チェン・カイコ―監督作品。公開30年、主演 レスリー・チャン没後20年を節目に4K上映。それはあまりにも過酷で美しく儚い物語。
人生で最も影響を受けた映画作品の1つ
鑑賞後に動けなくなってその後何週間も頭から離れなかった作品は3つだけ。
「ダンサー イン ザ ダーク(ラースフォントリアー監督)」と「沈黙(Mスコセッシ監督)」
そして「覇王別姫(チェン・カイコ―監督)」。”はおうべっき” と読み英語のタイトルは「Farewell to my concubine」。
3作は20代、30代、40代の私に「生きることとは」を見せてくれた名作。
どれも1度見たきりで、前2作はアマプラやNetflixで観られるようですがみることはない。みれない。ざっくりと心の臓にささったまま。
そして「覇王別姫」はアマプラ他で配信されていない。そんな時に4Kで上映されるという情報を得て、近場だとアップリンク京都で8月24日まで(以降未定)ということで
30年前の感動・哀しみを味わおうと観にいってきました。
上映は3時間近い。
覇王別姫
コピーにある
夢のような永遠の一瞬をあなたと歩んだ ーー
まさにこれ、これだけで泣ける・・
概要は、
娼婦の母親に捨てられ京劇団に売られ役者として過酷な鍛錬の日々を過ごし、京劇「覇王別姫」の虞姫の役と現実世界との区別がつかなくなるほど没頭する、後の売れっ子 蝶衣(レスリー)。兄弟同然に育った覇王役の兄弟子・小樓を愛していたけれど、彼は娼婦の菊仙(コン・リー)と結婚してしまう。この3人の人間模様と社会背景や価値観が様変わりしてゆく中国のその時代(日本との戦争前後、文化大革命など)に翻弄されるさまを悲しく、美しく描いています。
4Kで観るとなおさらレスリーが気高くて美しい。京劇シーンが華やか。チェン・カイコ―監督の映像美。
それぞれの顔のアップも多く、感情をさぐる。
上映された30年前は20代だった。その当時は好きになれなかった菊仙(コン・リー)のしたたかさも、50代であらためてみてみれば、その哀れ、必死にもがいている姿に感情移入できる。この映画はどの立場で観るか、それぞれの人の背景を考えたり自分だったらどうするかを想像してみたりして、鑑賞後に長く味わえる作品。そして美しい京劇「覇王別姫」の物語と音曲・詠う声が頭から離れない。覇王別姫は四面楚歌の話。悲しい結末。
映画で描かれる、人生で何度も価値観が変わるような過酷な体験を乗り越えて生き延びてきた、かの国の人々。

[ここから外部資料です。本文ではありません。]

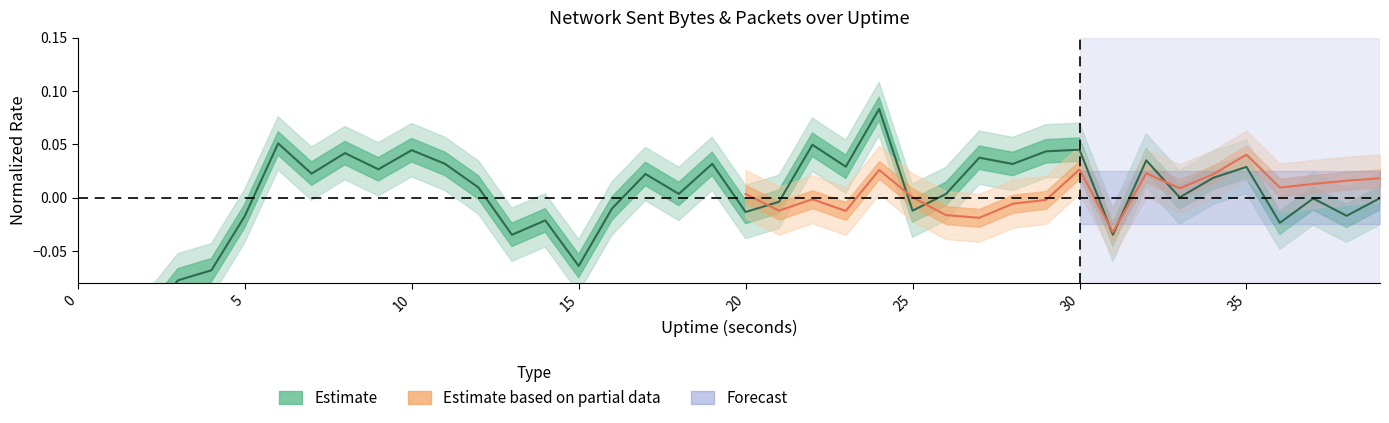

At which label is the value closest to 0?

33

とかく人を裏切る行為=密告やつるし上げがキツイ。昨日の友は今日の敵。糾弾されるかつて名声を誇った文化人たち。
兄の為にした行動で足元をすくわれる蝶衣(レスリー)。
それでも泥の中から咲く蓮の花のようなレスリーの、凛とした美しさとプライド。裏切りに愕然と崩れ落ちるさま。汚れてもなお美しい。2回目の鑑賞で最後のシーンを知っているからこそ、最後のレスリーのアップの表情に覚悟と哀しみをより感じてぐっとくる。
最後の一瞬まで気高い虞姫・蝶衣・小豆子であったレスリー、没後20年、安らかに。
アップリンク京都へは
今回初めて訪れましたが行き方は簡単。地下鉄 烏丸御池駅の南改札をでてすぐ左、新風館へのエスカレーターを上がった左手にあります。
いろいろ作品のポスターが貼ってありました。
上のリンクであらかじめ予約しておいたチケットを出力して、ポップコーンは買わずに緑茶(抹茶度が高め)を買って入場。
小さいながらも居心地の良い映画館、映画好きが集まっている感じでよき。